On the loan, he drew a consistent line between personal and corporate liability. Asked whether he had taken a loan from Petraco, he said: "I Kevin Okyere have not taken a loan personally." He confirmed that the second plaintiff in the proceedings had taken the loan and acknowledged being both a director and shareholder of that entity. When pressed on whether he personally guaranteed $50 million, he denied it: "No. I did not personally guarantee 50 million dollars from Petraco Oil Company."
He described the structure of the arrangement as a commercial facility in which $50 million was advanced to Springfield, with a 10 percent lien on Springfield shares as collateral. "This is a pure commercial transaction," he said.
On the quantum of the debt, Okyere made an admission that anchors the figure in the public record. The facility agreement carried a $100 million headline value, he confirmed, but the actual drawdown was half of that: "Although the facility agreement is for 100 million dollars, Springfield only drew down 50 million dollars. Therefore, the loan is 50 million dollars and not 100 million dollars." When pressed on repayment, he said he would need to check with the finance team.

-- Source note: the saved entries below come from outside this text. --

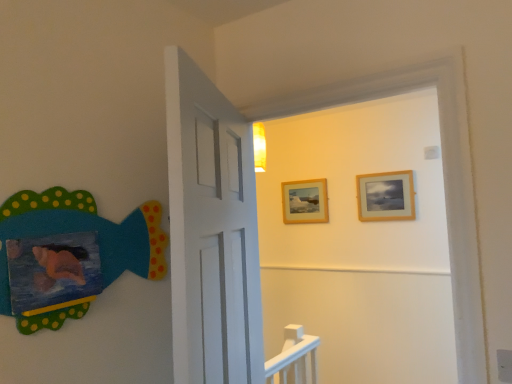
Question: Does wooden frame at upper center, marked as the first picture frame in a back-to-front arrangement, appear on the left side of matte felt fish at left?

Choices:
 (A) yes
 (B) no

Answer: (B)

Question: Is wooden frame at upper center, the 1th picture frame in the left-to-right sequence, facing away from matte felt fish at left?

Choices:
 (A) no
 (B) yes

Answer: (A)

Question: Does wooden frame at upper center, the 1th picture frame in the left-to-right sequence, turn towards matte felt fish at left?

Choices:
 (A) no
 (B) yes

Answer: (B)

Question: Can you confirm if wooden frame at upper center, the second picture frame viewed from the right, is taller than matte felt fish at left?

Choices:
 (A) no
 (B) yes

Answer: (A)

Question: Does wooden frame at upper center, the second picture frame viewed from the right, have a lesser width compared to matte felt fish at left?

Choices:
 (A) yes
 (B) no

Answer: (A)

Question: Does wooden frame at upper center, the 1th picture frame in the left-to-right sequence, lie in front of matte felt fish at left?

Choices:
 (A) yes
 (B) no

Answer: (B)

Question: Considering the relative sizes of wooden frame at upper center, the 1th picture frame in the left-to-right sequence, and wooden frame at upper right, which ranks as the 2th picture frame in left-to-right order, in the image provided, is wooden frame at upper center, the 1th picture frame in the left-to-right sequence, shorter than wooden frame at upper right, which ranks as the 2th picture frame in left-to-right order,?

Choices:
 (A) no
 (B) yes

Answer: (B)

Question: Is wooden frame at upper center, the 1th picture frame in the left-to-right sequence, taller than wooden frame at upper right, the 2th picture frame when ordered from back to front?

Choices:
 (A) yes
 (B) no

Answer: (B)

Question: Does wooden frame at upper center, the 1th picture frame in the left-to-right sequence, turn towards wooden frame at upper right, positioned as the 1th picture frame in right-to-left order?

Choices:
 (A) no
 (B) yes

Answer: (A)

Question: Does wooden frame at upper center, the 2th picture frame viewed from the front, have a greater width compared to wooden frame at upper right, positioned as the 1th picture frame in right-to-left order?

Choices:
 (A) no
 (B) yes

Answer: (A)

Question: Does wooden frame at upper center, marked as the first picture frame in a back-to-front arrangement, have a lesser width compared to wooden frame at upper right, which ranks as the 2th picture frame in left-to-right order?

Choices:
 (A) yes
 (B) no

Answer: (A)

Question: Is the position of wooden frame at upper center, the second picture frame viewed from the right, more distant than that of wooden frame at upper right, the 2th picture frame when ordered from back to front?

Choices:
 (A) yes
 (B) no

Answer: (A)

Question: From the image's perspective, does matte felt fish at left appear higher than wooden frame at upper center, the 1th picture frame in the left-to-right sequence?

Choices:
 (A) yes
 (B) no

Answer: (B)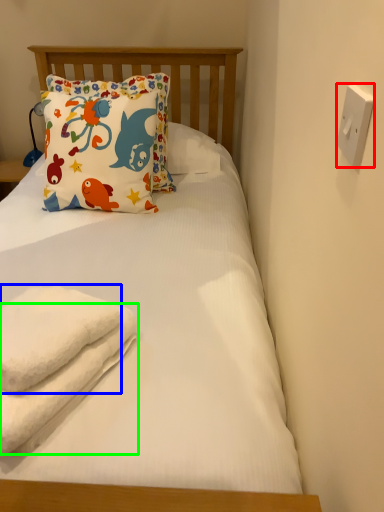
Question: Estimate the real-world distances between objects in this image. Which object is farther from electric outlet (highlighted by a red box), towel (highlighted by a blue box) or beach towel (highlighted by a green box)?

Choices:
 (A) towel
 (B) beach towel

Answer: (B)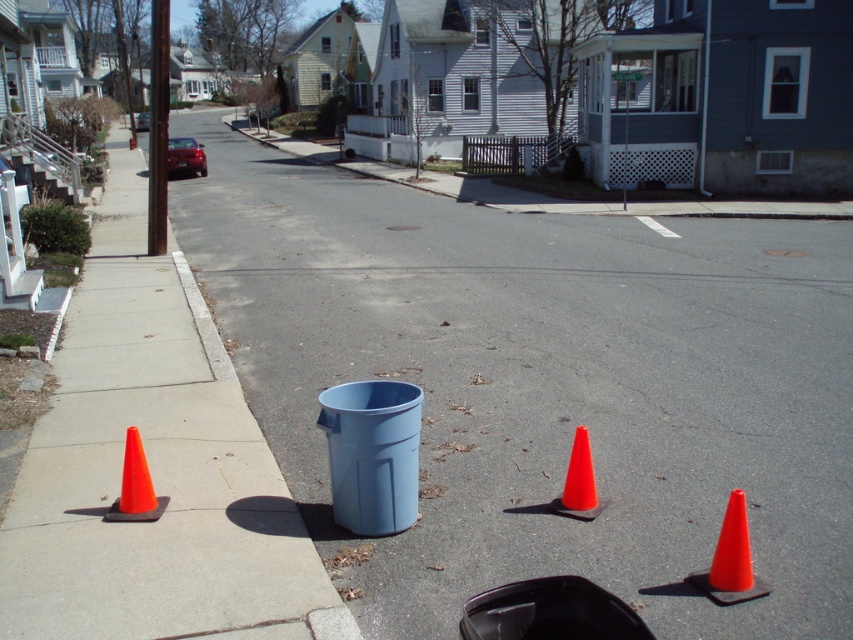
Question: Where is orange matte traffic cone at lower left located in relation to orange matte traffic cone at center in the image?

Choices:
 (A) right
 (B) left

Answer: (B)

Question: Which of the following is the closest to the observer?

Choices:
 (A) orange plastic traffic cone at lower right
 (B) orange matte traffic cone at lower left

Answer: (A)

Question: Which object is positioned closest to the orange matte traffic cone at lower left?

Choices:
 (A) orange matte traffic cone at center
 (B) orange plastic traffic cone at lower right
 (C) orange plastic cones at left
 (D) orange plastic cone at left

Answer: (D)

Question: Observing the image, what is the correct spatial positioning of orange plastic cone at left in reference to orange matte traffic cone at lower left?

Choices:
 (A) left
 (B) right

Answer: (A)

Question: Does orange plastic cone at left appear on the left side of orange matte traffic cone at center?

Choices:
 (A) no
 (B) yes

Answer: (B)

Question: Which of the following is the farthest from the observer?

Choices:
 (A) (508, 364)
 (B) (126, 440)
 (C) (579, 442)
 (D) (22, 588)

Answer: (A)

The borrower's default status was also confirmed. "Yes. However, it is a commercial transaction and no fraud has been committed," Okyere said when asked directly. On whether Petraco had accused him of fraud, he redirected: "No. I read from the Herald Newspaper and website which claimed that I have committed fraud."
The political dimension of the case surfaced in Okyere's account of how Ghana's state institutions had handled related petitions. He told the court that both the Criminal Investigations Department and the Attorney General's office had investigated and concluded that the matter was commercial in nature. "Their petition has been fully investigated by the CID and the Attorney General and they stated that it is a commercial matter," he said.
That characterisation sits alongside public statements from the Economic and Organised Crime Office confirming that EOCO has two active investigations involving Springfield — one based on a petition against the company, and another related to the Springfield-BOST matter — leaving the question of how Ghana formally classifies the dispute still unresolved.
The background to the case involves allegations from Petraco that Springfield, along with Ghanaian partner GMP Energy Limited and their executives, diverted proceeds from crude oil liftings under their joint venture Petraco Energies DMCC amounting to $94 million. Petraco also alleges the $50 million loan, signed in February 2023 and intended to finance a unitisation project involving Eni Ghana, was obtained under false pretences and that the unitisation was never realistically viable. Springfield has consistently denied the fraud characterisation.
Okyere also addressed UK proceedings during cross-examination. He denied personally appearing in a UK court in 2024, 2025 or 2026 but acknowledged being served with a court summons from a London court related to Petraco — a standard feature of cross-border commercial disputes migrating toward enforcement.
Okyere founded Springfield in 2008 and built it into one of Ghana's most prominent indigenous upstream oil companies, securing the West Cape Three Points Block 2 licence in 2016 and making the Afina discovery — approximately 1.5 billion barrels of offshore oil — which became the centrepiece of the company's unitisation ambitions. His net worth has been estimated at between $200 million and $460 million, though those figures are not publicly verified.
The case will now turn on whether the court treats the publications Okyere challenged as contemptuous, and on the documentary record that both sides continue to contest. EOCO's publicly stated investigations add a parallel track that the courtroom proceedings have not yet directly addressed.